WHAT TO DO - Would you write the data out once more, exactly as it is?

RECORDS SHOWN below:

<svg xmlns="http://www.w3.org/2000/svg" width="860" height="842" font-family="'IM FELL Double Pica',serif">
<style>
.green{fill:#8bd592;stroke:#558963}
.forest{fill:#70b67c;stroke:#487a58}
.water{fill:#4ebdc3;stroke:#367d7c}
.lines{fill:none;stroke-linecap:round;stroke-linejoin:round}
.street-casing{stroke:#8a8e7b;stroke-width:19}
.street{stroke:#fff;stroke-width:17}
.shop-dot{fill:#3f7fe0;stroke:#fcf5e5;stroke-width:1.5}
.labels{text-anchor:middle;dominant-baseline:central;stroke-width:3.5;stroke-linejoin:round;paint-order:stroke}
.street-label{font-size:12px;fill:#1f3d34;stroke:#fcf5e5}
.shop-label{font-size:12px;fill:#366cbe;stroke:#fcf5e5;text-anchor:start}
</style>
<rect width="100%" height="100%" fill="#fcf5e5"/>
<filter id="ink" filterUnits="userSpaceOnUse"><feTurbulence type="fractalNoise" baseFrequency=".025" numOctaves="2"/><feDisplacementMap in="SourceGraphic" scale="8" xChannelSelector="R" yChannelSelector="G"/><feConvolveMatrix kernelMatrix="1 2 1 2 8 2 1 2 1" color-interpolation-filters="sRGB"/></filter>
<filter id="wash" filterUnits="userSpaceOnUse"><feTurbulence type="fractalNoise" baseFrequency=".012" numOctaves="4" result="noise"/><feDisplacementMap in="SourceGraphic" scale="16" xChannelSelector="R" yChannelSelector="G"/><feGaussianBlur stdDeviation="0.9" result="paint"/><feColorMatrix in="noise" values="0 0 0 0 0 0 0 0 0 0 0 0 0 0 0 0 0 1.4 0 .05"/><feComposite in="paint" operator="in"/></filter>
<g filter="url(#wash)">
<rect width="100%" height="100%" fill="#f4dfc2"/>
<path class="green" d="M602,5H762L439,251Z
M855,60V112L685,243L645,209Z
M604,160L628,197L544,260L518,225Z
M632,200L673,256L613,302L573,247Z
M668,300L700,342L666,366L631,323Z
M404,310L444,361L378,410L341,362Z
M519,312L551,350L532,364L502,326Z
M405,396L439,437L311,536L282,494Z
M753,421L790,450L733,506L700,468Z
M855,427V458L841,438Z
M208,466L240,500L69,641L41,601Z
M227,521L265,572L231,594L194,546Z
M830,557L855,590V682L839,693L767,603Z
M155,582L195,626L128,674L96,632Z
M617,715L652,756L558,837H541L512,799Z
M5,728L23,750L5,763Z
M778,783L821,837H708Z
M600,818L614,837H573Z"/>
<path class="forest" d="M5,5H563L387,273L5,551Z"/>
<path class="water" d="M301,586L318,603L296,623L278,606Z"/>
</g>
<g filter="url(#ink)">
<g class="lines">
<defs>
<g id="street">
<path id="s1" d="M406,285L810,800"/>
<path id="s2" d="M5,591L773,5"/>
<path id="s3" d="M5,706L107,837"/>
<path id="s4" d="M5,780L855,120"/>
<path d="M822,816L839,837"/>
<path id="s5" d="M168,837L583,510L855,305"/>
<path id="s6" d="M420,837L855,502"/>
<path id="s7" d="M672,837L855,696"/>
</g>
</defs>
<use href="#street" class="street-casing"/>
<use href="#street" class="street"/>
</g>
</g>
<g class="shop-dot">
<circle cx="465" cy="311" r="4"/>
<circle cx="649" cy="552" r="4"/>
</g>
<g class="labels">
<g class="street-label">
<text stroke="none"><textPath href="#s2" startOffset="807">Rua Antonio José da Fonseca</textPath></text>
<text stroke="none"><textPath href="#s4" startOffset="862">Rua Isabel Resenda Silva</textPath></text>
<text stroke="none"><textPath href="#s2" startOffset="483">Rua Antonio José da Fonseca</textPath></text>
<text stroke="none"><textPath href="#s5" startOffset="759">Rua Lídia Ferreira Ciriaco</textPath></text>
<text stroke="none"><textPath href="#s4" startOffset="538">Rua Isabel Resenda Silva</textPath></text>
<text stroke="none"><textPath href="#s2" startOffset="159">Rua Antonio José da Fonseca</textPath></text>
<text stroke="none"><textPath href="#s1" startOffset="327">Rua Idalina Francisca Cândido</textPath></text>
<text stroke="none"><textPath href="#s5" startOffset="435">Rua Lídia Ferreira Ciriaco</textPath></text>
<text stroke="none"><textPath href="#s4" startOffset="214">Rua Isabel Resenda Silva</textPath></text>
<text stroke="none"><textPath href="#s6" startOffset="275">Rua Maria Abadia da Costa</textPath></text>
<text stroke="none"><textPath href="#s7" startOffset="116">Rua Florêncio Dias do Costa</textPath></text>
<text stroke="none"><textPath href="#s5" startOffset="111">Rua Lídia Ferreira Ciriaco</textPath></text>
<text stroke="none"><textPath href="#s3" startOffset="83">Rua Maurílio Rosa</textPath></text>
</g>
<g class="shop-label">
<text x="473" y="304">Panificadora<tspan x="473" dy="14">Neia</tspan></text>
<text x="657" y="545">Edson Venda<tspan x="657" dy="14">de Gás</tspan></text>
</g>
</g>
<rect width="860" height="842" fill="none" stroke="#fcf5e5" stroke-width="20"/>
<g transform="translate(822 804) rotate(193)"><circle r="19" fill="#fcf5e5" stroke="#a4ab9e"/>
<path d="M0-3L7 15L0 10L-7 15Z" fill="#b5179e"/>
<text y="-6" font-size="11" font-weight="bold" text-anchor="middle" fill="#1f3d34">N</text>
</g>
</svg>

End of RECORDS SHOWN.

ANSWER FOR THIS EXERCISE -
<svg xmlns="http://www.w3.org/2000/svg" width="860" height="842" font-family="'IM FELL Double Pica',serif">
<style>
.green{fill:#8bd592;stroke:#558963}
.forest{fill:#70b67c;stroke:#487a58}
.water{fill:#4ebdc3;stroke:#367d7c}
.lines{fill:none;stroke-linecap:round;stroke-linejoin:round}
.street-casing{stroke:#8a8e7b;stroke-width:19}
.street{stroke:#fff;stroke-width:17}
.shop-dot{fill:#3f7fe0;stroke:#fcf5e5;stroke-width:1.5}
.labels{text-anchor:middle;dominant-baseline:central;stroke-width:3.5;stroke-linejoin:round;paint-order:stroke}
.street-label{font-size:12px;fill:#1f3d34;stroke:#fcf5e5}
.shop-label{font-size:12px;fill:#366cbe;stroke:#fcf5e5;text-anchor:start}
</style>
<rect width="100%" height="100%" fill="#fcf5e5"/>
<filter id="ink" filterUnits="userSpaceOnUse"><feTurbulence type="fractalNoise" baseFrequency=".025" numOctaves="2"/><feDisplacementMap in="SourceGraphic" scale="8" xChannelSelector="R" yChannelSelector="G"/><feConvolveMatrix kernelMatrix="1 2 1 2 8 2 1 2 1" color-interpolation-filters="sRGB"/></filter>
<filter id="wash" filterUnits="userSpaceOnUse"><feTurbulence type="fractalNoise" baseFrequency=".012" numOctaves="4" result="noise"/><feDisplacementMap in="SourceGraphic" scale="16" xChannelSelector="R" yChannelSelector="G"/><feGaussianBlur stdDeviation="0.9" result="paint"/><feColorMatrix in="noise" values="0 0 0 0 0 0 0 0 0 0 0 0 0 0 0 0 0 1.4 0 .05"/><feComposite in="paint" operator="in"/></filter>
<g filter="url(#wash)">
<rect width="100%" height="100%" fill="#f4dfc2"/>
<path class="green" d="M602,5H762L439,251Z
M855,60V112L685,243L645,209Z
M604,160L628,197L544,260L518,225Z
M632,200L673,256L613,302L573,247Z
M668,300L700,342L666,366L631,323Z
M404,310L444,361L378,410L341,362Z
M519,312L551,350L532,364L502,326Z
M405,396L439,437L311,536L282,494Z
M753,421L790,450L733,506L700,468Z
M855,427V458L841,438Z
M208,466L240,500L69,641L41,601Z
M227,521L265,572L231,594L194,546Z
M830,557L855,590V682L839,693L767,603Z
M155,582L195,626L128,674L96,632Z
M617,715L652,756L558,837H541L512,799Z
M5,728L23,750L5,763Z
M778,783L821,837H708Z
M600,818L614,837H573Z"/>
<path class="forest" d="M5,5H563L387,273L5,551Z"/>
<path class="water" d="M301,586L318,603L296,623L278,606Z"/>
</g>
<g filter="url(#ink)">
<g class="lines">
<defs>
<g id="street">
<path id="s1" d="M406,285L810,800"/>
<path id="s2" d="M5,591L773,5"/>
<path id="s3" d="M5,706L107,837"/>
<path id="s4" d="M5,780L855,120"/>
<path d="M822,816L839,837"/>
<path id="s5" d="M168,837L583,510L855,305"/>
<path id="s6" d="M420,837L855,502"/>
<path id="s7" d="M672,837L855,696"/>
</g>
</defs>
<use href="#street" class="street-casing"/>
<use href="#street" class="street"/>
</g>
</g>
<g class="shop-dot">
<circle cx="465" cy="311" r="4"/>
<circle cx="649" cy="552" r="4"/>
</g>
<g class="labels">
<g class="street-label">
<text stroke="none"><textPath href="#s2" startOffset="807">Rua Antonio José da Fonseca</textPath></text>
<text stroke="none"><textPath href="#s4" startOffset="862">Rua Isabel Resenda Silva</textPath></text>
<text stroke="none"><textPath href="#s2" startOffset="483">Rua Antonio José da Fonseca</textPath></text>
<text stroke="none"><textPath href="#s5" startOffset="759">Rua Lídia Ferreira Ciriaco</textPath></text>
<text stroke="none"><textPath href="#s4" startOffset="538">Rua Isabel Resenda Silva</textPath></text>
<text stroke="none"><textPath href="#s2" startOffset="159">Rua Antonio José da Fonseca</textPath></text>
<text stroke="none"><textPath href="#s1" startOffset="327">Rua Idalina Francisca Cândido</textPath></text>
<text stroke="none"><textPath href="#s5" startOffset="435">Rua Lídia Ferreira Ciriaco</textPath></text>
<text stroke="none"><textPath href="#s4" startOffset="214">Rua Isabel Resenda Silva</textPath></text>
<text stroke="none"><textPath href="#s6" startOffset="275">Rua Maria Abadia da Costa</textPath></text>
<text stroke="none"><textPath href="#s7" startOffset="116">Rua Florêncio Dias do Costa</textPath></text>
<text stroke="none"><textPath href="#s5" startOffset="111">Rua Lídia Ferreira Ciriaco</textPath></text>
<text stroke="none"><textPath href="#s3" startOffset="83">Rua Maurílio Rosa</textPath></text>
</g>
<g class="shop-label">
<text x="473" y="304">Panificadora<tspan x="473" dy="14">Neia</tspan></text>
<text x="657" y="545">Edson Venda<tspan x="657" dy="14">de Gás</tspan></text>
</g>
</g>
<rect width="860" height="842" fill="none" stroke="#fcf5e5" stroke-width="20"/>
<g transform="translate(822 804) rotate(193)"><circle r="19" fill="#fcf5e5" stroke="#a4ab9e"/>
<path d="M0-3L7 15L0 10L-7 15Z" fill="#b5179e"/>
<text y="-6" font-size="11" font-weight="bold" text-anchor="middle" fill="#1f3d34">N</text>
</g>
</svg>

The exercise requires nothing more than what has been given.